Use Ningxia? Beach sheep? The Jieyang cooked in China is rich in lean meat, tender, digestible and tasteless, and protein is rich. The finished product is full of color, flavor and no greasy feeling. Method: Cut the mutton into chunks of about 2 kg, put it into boiling water, add spices such as pepper, Miao Miao Xiang, star anise, cinnamon, apricot and dried orange peel, and stew until the bones of the portable sheep shake and the flesh and blood are separated. Prepare various seasonings, such as sesame sauce, bean curd (mixed into juice), pickled leek flower, soy sauce, vinegar, chopped green onion, garlic paste, Chili oil, etc., and then mix them in a small bowl according to everyone's preference, and grab the mutton with your hands and eat it in the sauce.
There are three ways to eat, that is, hot (after slicing, steaming in a cage and dipping in triple oil), cold (directly dipping in refined salt after slicing) and fried (frying in a pan and eating while frying). It is characterized by delicious meat, not greasy or greasy, and full of color and fragrance.

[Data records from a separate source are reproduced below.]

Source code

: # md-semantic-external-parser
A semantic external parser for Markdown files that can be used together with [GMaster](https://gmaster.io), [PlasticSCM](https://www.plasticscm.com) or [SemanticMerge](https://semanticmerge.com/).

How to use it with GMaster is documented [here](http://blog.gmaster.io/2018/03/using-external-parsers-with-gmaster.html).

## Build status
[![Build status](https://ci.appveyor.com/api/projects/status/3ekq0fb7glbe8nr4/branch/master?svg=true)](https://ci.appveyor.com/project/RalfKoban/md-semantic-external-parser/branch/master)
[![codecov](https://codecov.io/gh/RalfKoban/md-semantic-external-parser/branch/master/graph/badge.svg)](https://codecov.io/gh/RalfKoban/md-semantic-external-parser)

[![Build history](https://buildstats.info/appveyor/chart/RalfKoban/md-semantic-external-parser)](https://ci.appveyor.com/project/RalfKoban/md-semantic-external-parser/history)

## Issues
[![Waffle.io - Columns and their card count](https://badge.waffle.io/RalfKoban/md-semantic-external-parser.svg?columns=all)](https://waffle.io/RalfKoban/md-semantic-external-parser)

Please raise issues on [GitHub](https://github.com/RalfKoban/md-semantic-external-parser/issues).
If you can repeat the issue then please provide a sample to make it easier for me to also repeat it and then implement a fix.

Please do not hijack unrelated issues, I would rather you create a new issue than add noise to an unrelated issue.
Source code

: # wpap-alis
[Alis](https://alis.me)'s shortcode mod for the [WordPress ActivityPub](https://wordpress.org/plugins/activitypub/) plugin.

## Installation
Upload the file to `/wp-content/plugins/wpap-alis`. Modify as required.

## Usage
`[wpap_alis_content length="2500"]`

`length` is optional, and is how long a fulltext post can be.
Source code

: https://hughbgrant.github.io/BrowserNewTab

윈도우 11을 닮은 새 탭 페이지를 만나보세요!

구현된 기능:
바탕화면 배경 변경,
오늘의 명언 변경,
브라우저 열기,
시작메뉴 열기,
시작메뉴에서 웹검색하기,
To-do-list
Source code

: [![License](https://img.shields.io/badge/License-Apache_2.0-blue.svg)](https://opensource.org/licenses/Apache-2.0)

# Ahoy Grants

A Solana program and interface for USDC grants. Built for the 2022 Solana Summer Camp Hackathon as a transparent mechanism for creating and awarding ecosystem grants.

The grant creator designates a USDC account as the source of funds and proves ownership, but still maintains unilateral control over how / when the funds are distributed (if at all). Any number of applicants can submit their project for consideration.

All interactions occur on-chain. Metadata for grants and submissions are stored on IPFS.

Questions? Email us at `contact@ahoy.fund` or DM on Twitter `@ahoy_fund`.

Grasping mutton by hand is a major feature of northwest food culture, and it is famous. Hand-grabbed mutton originated in West Asia, which is a dish of relatives and friends during Islamic festivals and celebrations. It is a traditional and authentic dish. Hand-grabbed mutton: It is said that it has a history of nearly a thousand years, and it was originally named after eating it by hand.